High numbers of US casualties as well as a recent spike in violence between
Shiites and Sunnis have contributed to doubts about the war in the US These
concerns were considered a major factor in the US Democratic congressional
victory.
President Bush told one of Iraq's leading Shiite politicians, Abdul-Aziz
al-Hakim, in a White House meeting Monday that the United States was not
satisfied with progress in Iraq.
"I assured him that the US supports his work and the work of the prime
minister to unify the country," Bush said, referring to Iraqi Prime Minister
Nouri al-Maliki. "Part of unifying Iraq is for the elected leaders and society
leaders to reject the extremists that are trying to stop the advance of this
young democracy."
The president is under pressure to draft a new blueprint for US involvement
in Iraq. A bipartisan commission - headed by James A. Baker III, former
Republican secretary of state, and former Democratic Rep. Lee Hamilton of
Indiana - is expected to present its recommendations to Bush on Wednesday.
The group is expected to recommend gradually changing the mission of US
troops in Iraq from combat to training and supporting Iraqi units, with a goal
of withdrawing American combat troops by early 2008.

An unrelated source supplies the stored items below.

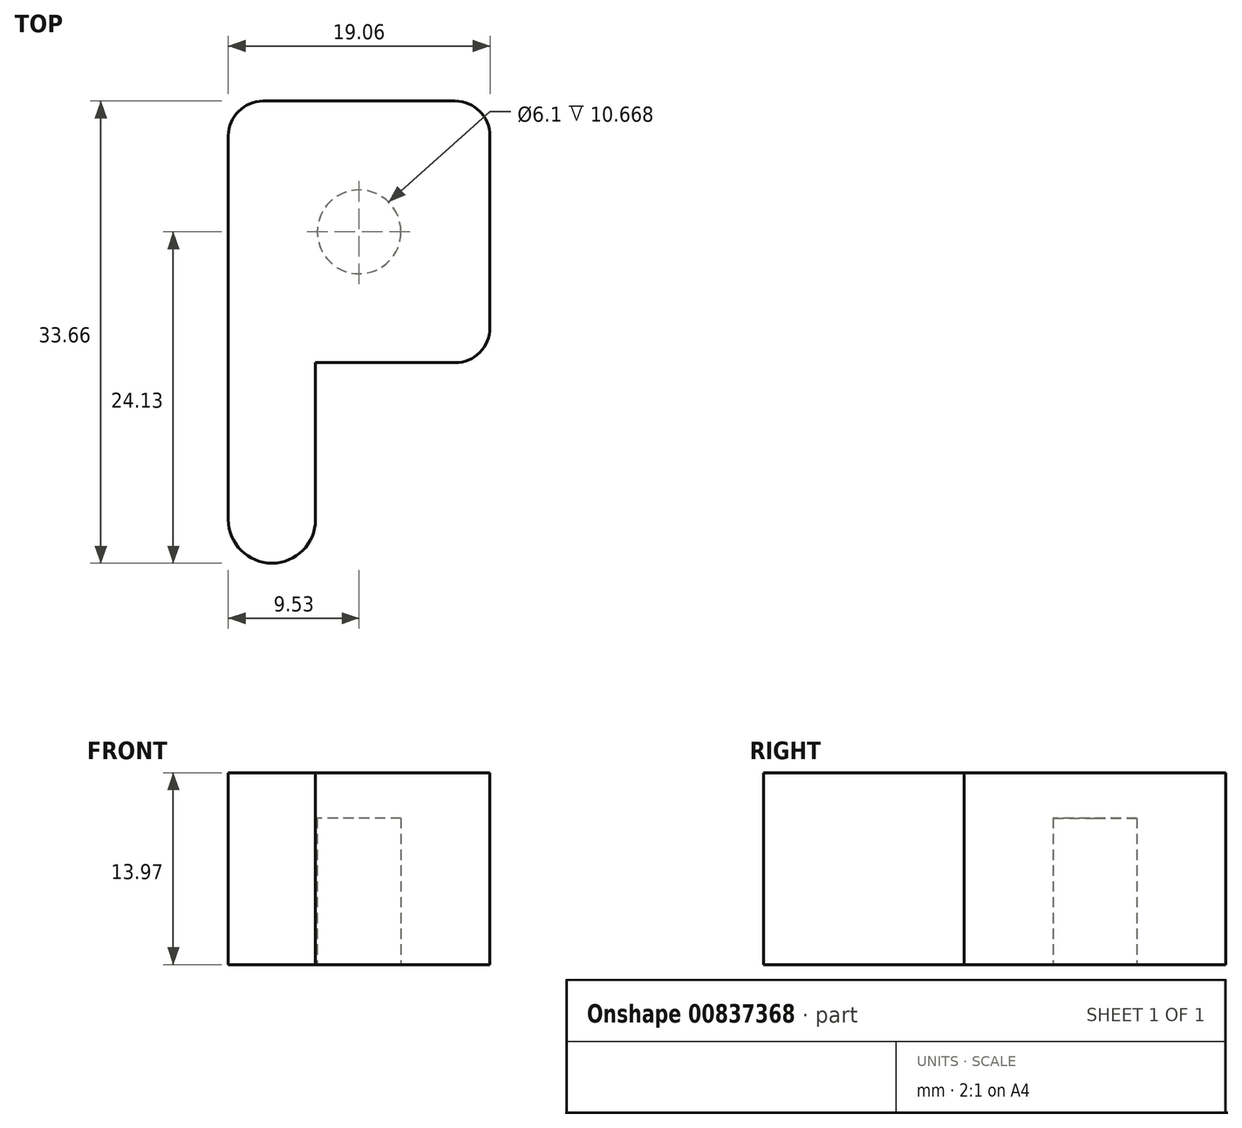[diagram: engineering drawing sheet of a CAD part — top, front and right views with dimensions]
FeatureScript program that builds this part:
annotation { "Feature Type Name" : "Feature", "Feature Type Description" : "" }
export const myFeature = defineFeature(function(context is Context, id is Id, definition is map)
    precondition{}
    {
        {
            var Q0;
            Q0=qCreatedBy(makeId("Top.planeOp"),FACE);
            var sketch = newSketch(context, id + "F0", { "sketchPlane" : qUnion([Q0])});
            skCircle(sketch, "E0", {"center": v(0, 0) * mm, "radius": 3.05 * mm});
            skLineSegment(sketch, "E1.bottom", {"start": v(-9.53, 9.53) * mm, "end": v(9.53, 9.53) * mm});
            skLineSegment(sketch, "E1.top", {"start": v(-9.53, -9.52) * mm, "end": v(9.53, -9.52) * mm});
            skLineSegment(sketch, "E1.left", {"start": v(-9.53, 9.53) * mm, "end": v(-9.53, -9.53) * mm});
            skLineSegment(sketch, "E1.right", {"start": v(9.53, 9.53) * mm, "end": v(9.53, -9.53) * mm});
            skLineSegment(sketch, "E2", {"start": v(-9.53, 6.22) * mm, "end": v(9.53, 6.22) * mm});
            skLineSegment(sketch, "E3.left", {"start": v(-9.53, -9.52) * mm, "end": v(-9.53, -20.96) * mm});
            skLineSegment(sketch, "E3.right", {"start": v(-3.18, -9.52) * mm, "end": v(-3.18, -20.96) * mm});
            skArc(sketch, "E4", {"start": v(-9.53, -20.96) * mm, "mid": v(-6.35, -24.13) * mm, "end": v(-3.18, -20.96) * mm});
            skSolve(sketch);
        }
        {
            var Q0;
            Q0=makeQuery(id+"F0.imprint","IMPRINT",FACE,{"disambiguationData":[TD([[makeQuery(id+"F0.imprint","IMPRINT",EDGE,{"derivedFrom":sQuery(id+"F0.wireOp",EDGE,"E0")}),-1.0]])]});
            var Q1;
            {var subQ0=sQuery(id+"F0.wireOp",EDGE,"E1.bottom");Q1=makeQuery(id+"F0.imprint","IMPRINT",FACE,{"disambiguationData":[TD([[makeQuery(id+"F0.imprint","IMPRINT",EDGE,{"derivedFrom":subQ0}),-1.0]])]});}
            extrude(context, id + "F1", {"entities" : qUnion([Q0, Q1]), "depth" : 13.97 * mm, "offsetDistance" : 25.4 * mm});
        }
        {
            var Q0;
            Q0=makeQuery(id+"F1.opExtrude","SWEPT_EDGE",EDGE,{"disambiguationData":[OSD([sQuery(id+"F0.wireOp",EDGE,"E1.bottom"),sQuery(id+"F0.wireOp",EDGE,"E1.right")])]});
            var Q1;
            Q1=makeQuery(id+"F1.opExtrude","SWEPT_EDGE",EDGE,{"disambiguationData":[OSD([sQuery(id+"F0.wireOp",EDGE,"E1.bottom"),sQuery(id+"F0.wireOp",EDGE,"E1.left")])]});
            var Q2;
            Q2=makeQuery(id+"F1.opExtrude","SWEPT_EDGE",EDGE,{"disambiguationData":[OSD([sQuery(id+"F0.wireOp",EDGE,"E1.top"),sQuery(id+"F0.wireOp",EDGE,"E1.right")])]});
            fillet(context, id + "F2", {"entities" : qUnion([Q0, Q1, Q2]), "radius" : 2.54 * mm, "tangentPropagation" : true, "allowEdgeOverflow" : false});
        }
        {
            var Q0;
            Q0=makeQuery(id+"F1.opExtrude","CAP_FACE",FACE,{"disambiguationData":[OSD([sQuery(id+"F0.wireOp",EDGE,"E0"),sQuery(id+"F0.wireOp",EDGE,"E1.bottom"),sQuery(id+"F0.wireOp",EDGE,"E1.top"),sQuery(id+"F0.wireOp",EDGE,"E1.left"),sQuery(id+"F0.wireOp",EDGE,"E1.right")])],"isStart":false});
            var sketch = newSketch(context, id + "F3", { "sketchPlane" : qUnion([Q0])});
            skCircle(sketch, "E5", {"center": v(0, 0) * mm, "radius": 3.05 * mm});
            skSolve(sketch);
        }
        {
            var Q0;
            Q0=qSketchRegion(id+"F3",true);
            extrude(context, id + "F4", {"entities" : qUnion([Q0]), "operationType" : NewBodyOperationType.ADD, "oppositeDirection" : true, "depth" : 3.3 * mm, "offsetDistance" : 25.4 * mm});
        }
        {
            var Q0;
            {var subQ0=sQuery(id+"F0.wireOp",EDGE,"E3.left");Q0=makeQuery(id+"F0.imprint","IMPRINT",FACE,{"disambiguationData":[TD([[makeQuery(id+"F0.imprint","IMPRINT",EDGE,{"derivedFrom":subQ0}),1.0]])]});}
            var Q1;
            Q1=makeQuery(id+"F4.boolean.opBoolean","MERGE",FACE,{"derivedFrom":[makeQuery(id+"F1.opExtrude","CAP_FACE",FACE,{"disambiguationData":[OSD([sQuery(id+"F0.wireOp",EDGE,"E0"),sQuery(id+"F0.wireOp",EDGE,"E1.bottom"),sQuery(id+"F0.wireOp",EDGE,"E1.top"),sQuery(id+"F0.wireOp",EDGE,"E1.left"),sQuery(id+"F0.wireOp",EDGE,"E1.right")])],"isStart":false}),makeQuery(id+"F4.opExtrude","CAP_FACE",FACE,{"disambiguationData":[OSD([sQuery(id+"F3.wireOp",EDGE,"E5")])],"isStart":true})]});
            extrude(context, id + "F5", {"entities" : qUnion([Q0]), "operationType" : NewBodyOperationType.ADD, "endBound" : BoundingType.UP_TO_SURFACE, "depth" : 25.4 * mm, "endBoundEntityFace" : qUnion([Q1]), "offsetDistance" : 25.4 * mm});
        }
    });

The violence persisted Monday, with at least 13 people killed in attacks
nationwide. The victims included Nabil Ibrahim al-Dulaimi, a 36-year-old Sunni
news editor with the private, independent Dijlah radio station who was gunned
down in his car on his way to work.
Al-Dulaimi's slaying raised to at least 93 the number of journalists killed
in Iraq since the Iraq war began, according the Paris-based Reporters Without
Borders.
Police also found 56 bodies in Baghdad and the province of Diyala, northeast
of the capital. Forty-eight of those were handcuffed, blindfolded and shot
before they were dumped in two different areas of the capital - 18 on the
Sunni-dominated western bank of the Tigris River and 30 on the eastern side,
which is largely Shiite.
The rampant sectarian violence led UN Secretary-General Kofi Annan to declare
on Sunday that Iraq is suffering a civil war even deadlier than the one that
decimated Lebanon in 1975-1990. Al-Maliki's office rejected the
characterization.
America's top two officials in Iraq - Zalmay Khalilzad and US Gen.

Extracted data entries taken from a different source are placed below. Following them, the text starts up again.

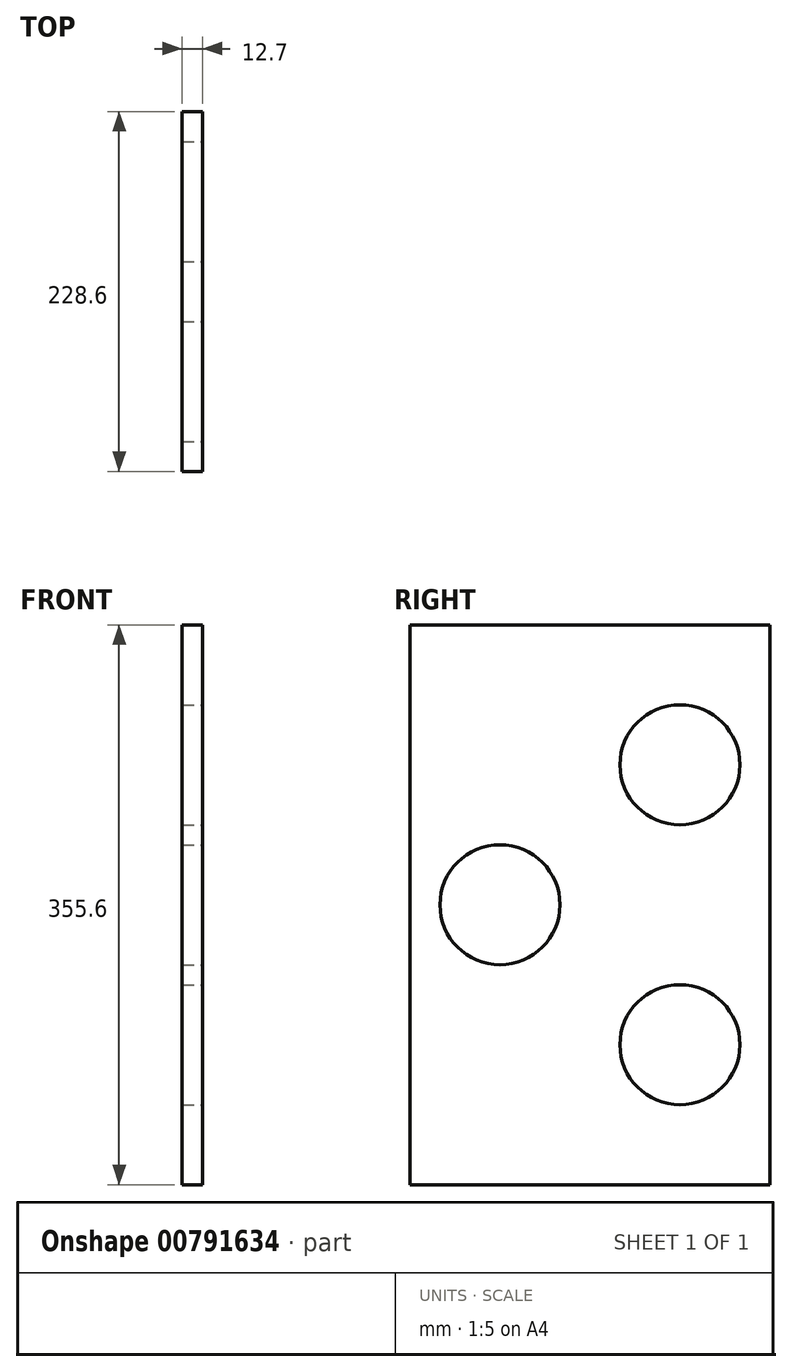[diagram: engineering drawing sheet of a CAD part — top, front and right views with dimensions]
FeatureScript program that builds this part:
annotation { "Feature Type Name" : "Feature", "Feature Type Description" : "" }
export const myFeature = defineFeature(function(context is Context, id is Id, definition is map)
    precondition{}
    {
        {
            var Q0;
            Q0=qCreatedBy(makeId("Right.planeOp"),FACE);
            var sketch = newSketch(context, id + "F0", { "sketchPlane" : qUnion([Q0])});
            skLineSegment(sketch, "E0.bottom", {"start": v(-114.3, 177.8) * mm, "end": v(114.3, 177.8) * mm});
            skLineSegment(sketch, "E0.top", {"start": v(-114.3, -177.8) * mm, "end": v(114.3, -177.8) * mm});
            skLineSegment(sketch, "E0.left", {"start": v(-114.3, 177.8) * mm, "end": v(-114.3, -177.8) * mm});
            skLineSegment(sketch, "E0.right", {"start": v(114.3, 177.8) * mm, "end": v(114.3, -177.8) * mm});
            skPoint(sketch, "E0.middle", {"position": v(0, 0) * mm});
            skSolve(sketch);
        }
        {
            var Q0;
            Q0=makeQuery(id+"F0.imprint","IMPRINT",FACE,{"disambiguationData":[TD([[makeQuery(id+"F0.imprint","IMPRINT",EDGE,{"derivedFrom":sQuery(id+"F0.wireOp",EDGE,"E0.bottom")}),-1.0]])]});
            extrude(context, id + "F1", {"entities" : qUnion([Q0]), "depth" : 12.7 * mm, "offsetDistance" : 25.4 * mm});
        }
        {
            var Q0;
            Q0=makeQuery(id+"F1.opExtrude","CAP_FACE",FACE,{"disambiguationData":[OSD([sQuery(id+"F0.wireOp",EDGE,"E0.bottom"),sQuery(id+"F0.wireOp",EDGE,"E0.top"),sQuery(id+"F0.wireOp",EDGE,"E0.left"),sQuery(id+"F0.wireOp",EDGE,"E0.right")])],"isStart":false});
            var sketch = newSketch(context, id + "F2", { "sketchPlane" : qUnion([Q0])});
            skCircle(sketch, "E1", {"center": v(-57.15, 0) * mm, "radius": 38.1 * mm});
            skCircle(sketch, "E2", {"center": v(57.15, 88.9) * mm, "radius": 38.1 * mm});
            skCircle(sketch, "E3", {"center": v(57.15, -88.9) * mm, "radius": 38.1 * mm});
            skSolve(sketch);
        }
        {
            var Q0;
            Q0=sQuery(id+"F2.wireOp",VERTEX,"E3.center");
            var Q1;
            Q1=sQuery(id+"F2.wireOp",VERTEX,"E1.center");
            var Q2;
            Q2=sQuery(id+"F2.wireOp",VERTEX,"E2.center");
            var Q3;
            Q3=makeQuery(id+"F1.opExtrude","SWEPT_BODY",BODY,{"disambiguationData":[OSD([sQuery(id+"F0.wireOp",EDGE,"E0.bottom"),sQuery(id+"F0.wireOp",EDGE,"E0.top"),sQuery(id+"F0.wireOp",EDGE,"E0.left"),sQuery(id+"F0.wireOp",EDGE,"E0.right")])]});
            hole(context, id + "F3", {"style" : HoleStyle.SIMPLE, "endStyle" : HoleEndStyle.THROUGH, "holeDiameter" : 76.2 * mm, "majorDiameter" : 6.35 * mm, "isTappedThrough" : true, "tappedDepth" : 12.7 * mm, "tapClearance" : 3, "locations" : qUnion([Q0, Q1, Q2]), "scope" : qUnion([Q3])});
        }
    });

George W. Casey, Jr., the top American military commander in Iraq - issued
a statement denouncing the surge of violence in the capital.
"We condemn in the strongest language the recent car bombings, attacks and
retribution killings by extremists against peaceful Iraqis in Baghdad," they
said. "We implore all Iraqis not to become pawns of those who seek to destroy
you and your country. Do not allow yourself to be drawn down the road of
senseless brutality by striking back."
In Washington, Bush and al-Hakim spoke for more than an hour, four days after
the president met with the Iraqi prime minister in Jordan.
Shiite leaders fear that any solution formulated outside the Shiite-dominated
government to compromise with Iraq's Sunnis.
"Iraq should be in a position to solve Iraq's problems," al-Hakim said.
In northern Baghdad, American forces killed two insurgents and detained six
during a raid on buildings where insurgents with ties to al-Qaida in Iraq were
making car bombs, the US command said. A weapons cache including artillery
rounds and AK-47s also was found.
In northern Iraq, near the refinery city of Beiji, an Iraqi soldier opened
fire on protesters who tried to break through a coalition checkpoint Monday.
Three protesters were wounded, said Iraqi army Lt. Hassan Mohammed.
The shooting occurred after several hundred protesters marched from Beiji to
the checkpoint in nearby Siniyah village, where a convoy of trucks carrying food
apparently had been stopped. As a US military helicopter circled overhead, shots
rang out and the demonstrators ran away.